La semaine suivante sera tout aussi riche avec Simon Mayer et ses » Sons of Sissy » (attention une seule représentation le lundi 27) tournant en dérision les conventions du masculin dans un univers très » marqué « , le Tyrol, ses yodles et ses danses villageoises viriles.
Très attendue aussi la dernière œuvre de Salvo Sanchis » Radical Light « . Le rythme comme défi (120 pulsations minutes) pour arriver à la transe par une » grâce énergétique » d’une grande rigueur stylistique. Intéressant aussi le jeune Louis Vanhaverbeke découvert cette année au KFDA dans un étourdissant » Mikado Remix » qui traitait avec humour l’enfermement, la prison. » Multiverse » semble basé sur le même principe. Slammer le monde avec des objets hétéroclites, banals et nous entraîner dans un imaginaire presque circassien ici sur le thème du » genre « . Le surréalisme, version flamande, concrète et rythmée.
Pendant 3 jours (du 27 au 29) vous pourrez aussi pimenter votre programme par un bel apéritif à 19h » Scarabeo » d’Andrea Costanzo jouant sur le scarabée céleste, signe de renaissance et le » scrabble » qui permet un puzzle narratif où l’humour absurde se glisse dans les fentes du récit !
En fin de semaine vous pourrez revoir » A taste of poison « de la Cie Mossoux Bonté, le plus politique de tous ces doux délires, une réflexion basée sur les dérives de la science et notre société » toxique « . Humour grinçant, parodie. Un scalpel d’une implacable précision. .
Les 2 performances inaugurales.
– © Pierre Balacey
Un bref retour en arrière :
» Les Titans » du Grec Euripides Laskaridis, mondialement réputé mais décevant ici. Il créée de belles images et des situations cocasses sur le vague thème des premiers dieux déchus, transformés ici en un couple improbable : un homme enceint, se voulant femme, avec des petites performances comiques qui tombent souvent à plat, faute d’un minimum de fil conducteur. Un peu comme si le décor et l’habileté à le transformer prenait le dessus sur le récit ou le thème à développer. Un savoir faire qui tourne à vide pendant 1H20. Te veel.
» Oskara » un beau duo basco-catalan, construit et séduisant ***
Intéressant par contre » Oskara » une union réussie de la danse folklorique basque du groupe Kukai Danza et du modernisme catalan de Marcos Moreau dont le dramaturge est Pablo Gisbert, du groupe catalan Conde de Torrefiel, révélé ci par le KFDA. Très construit, à partir d’une interrogation sur la mort et le délire intérieur.

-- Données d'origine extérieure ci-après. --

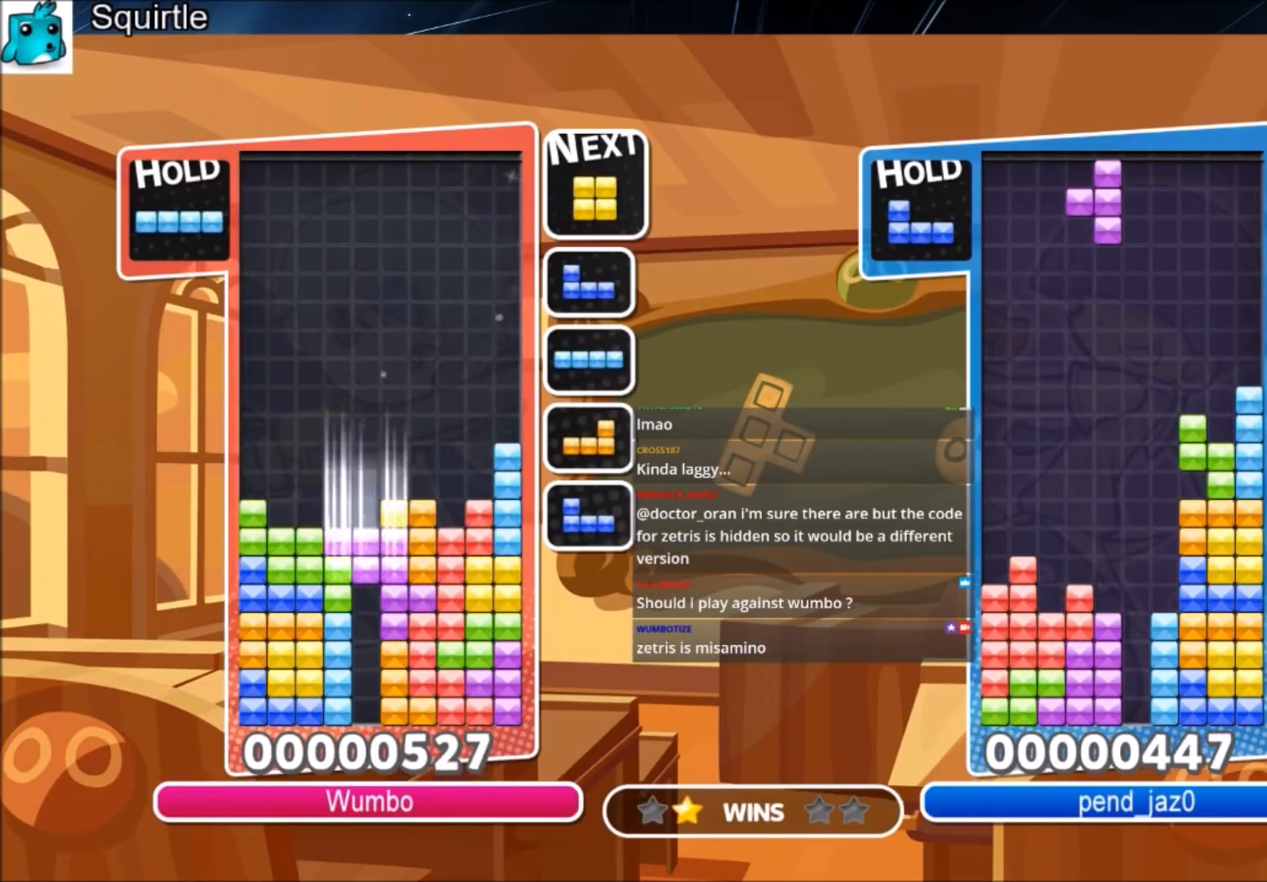
{"keys": ["down"], "events": [[100, "z", "up"]]}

Très rythmé par quatre danseurs qui interrogent subtilement le masculin et le féminin …et l’identité basque via un remarquable chanteur, Thierry Biscary qui insuffle une émotion sereine et vibrante à la fois. Avec une parfaite coordination de groupe, une blanche élégance des costumes et du décor et un dialogue paisible des régions les plus turbulentes d’Espagne dans un art qui dépasse leur régionalisme d’origine. Une belle réussite.
Le Festival international des Brigittines jusqu’au 1er septembre.